Start of Block

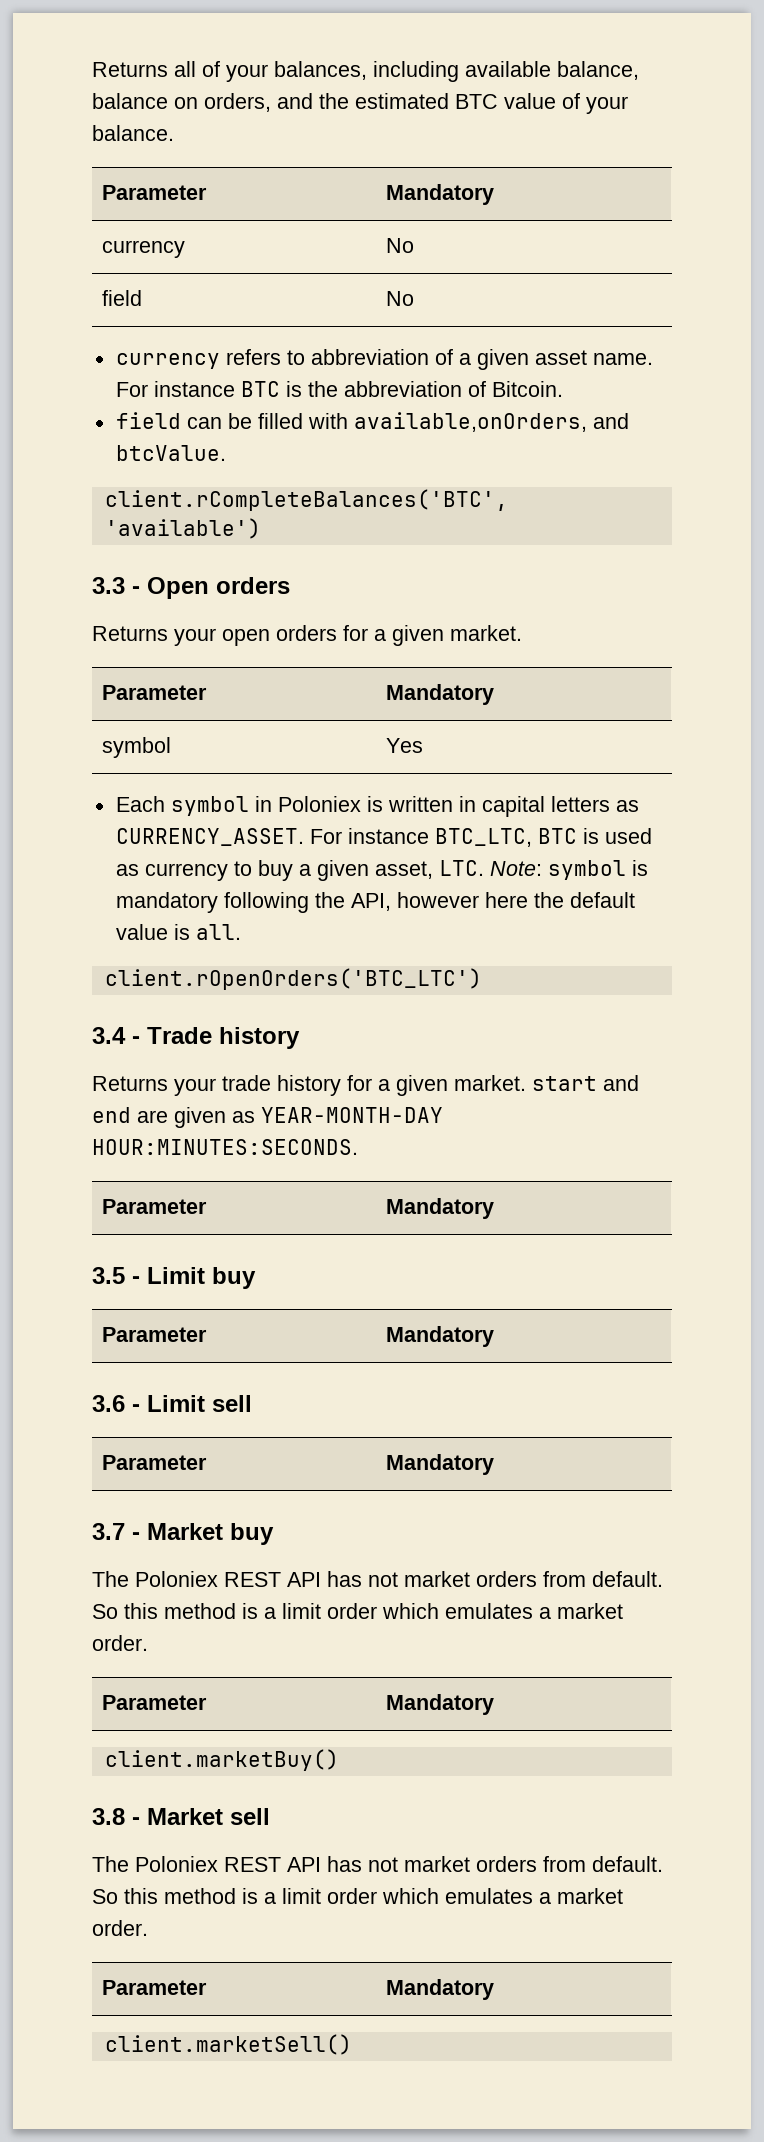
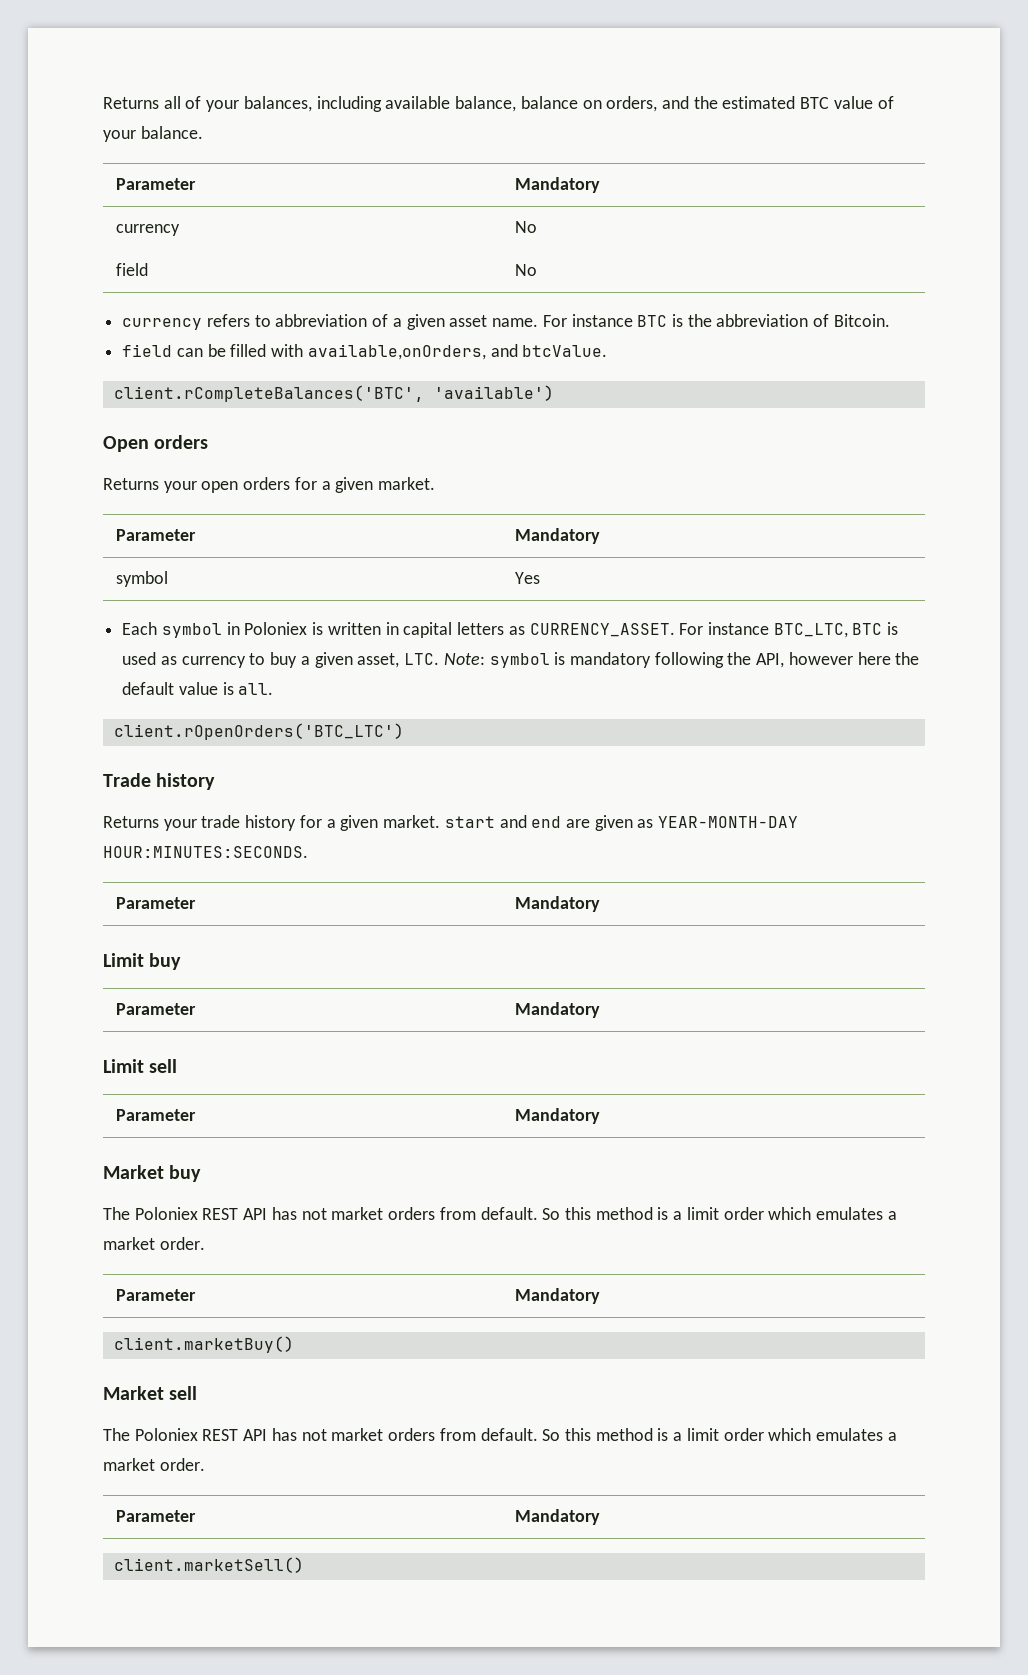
[92,577,140,594] 3.3 - -> (554, 393) none
[92,1027,140,1044] 3.4 - -> (404, 731) none
[92,1267,140,1284] 3.5 - -> (601, 904) none
[92,1395,140,1412] 3.6 - -> (601, 1010) none
[92,1523,140,1540] 3.7 - -> (601, 1116) none
[92,1808,140,1825] 3.8 - -> (294, 1344) none

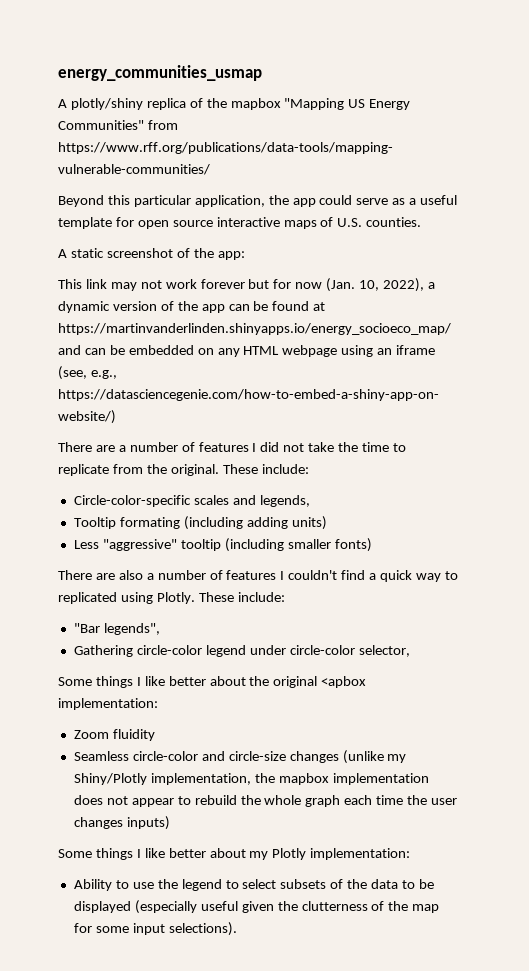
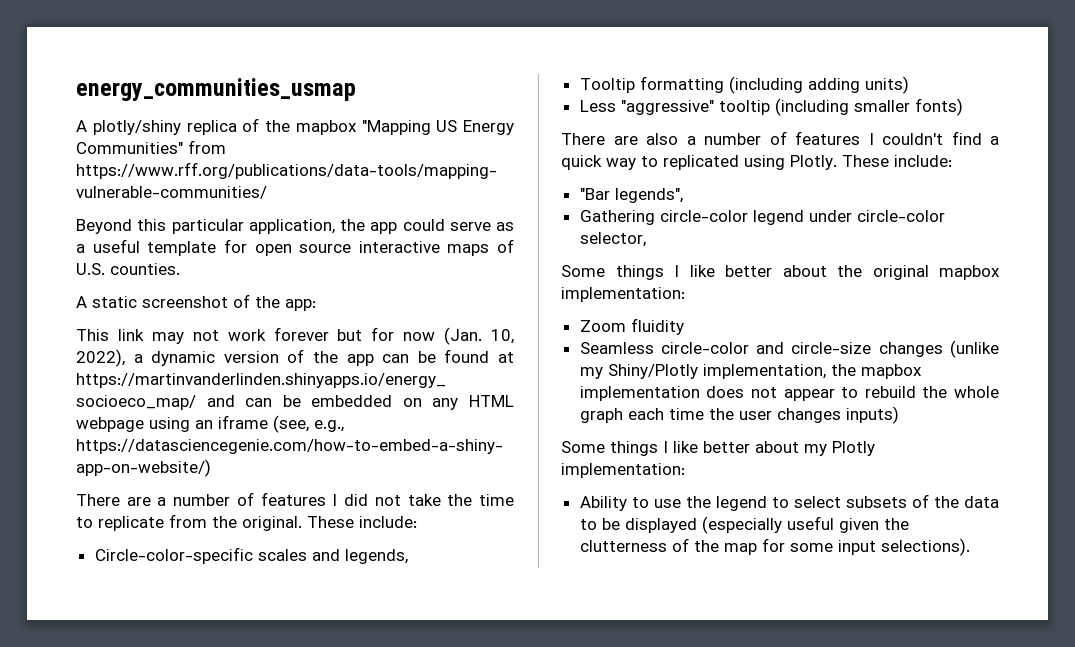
[119,517,180,529] formating -> [639,76,724,93] formatting
[321,676,367,688] <apbox -> [939,265,1000,280] mapbox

End of Block

Exercise instructions: Determine the number of lines in the entries above where the string "none" appears. Answer with the number alone.

Result for this task: 6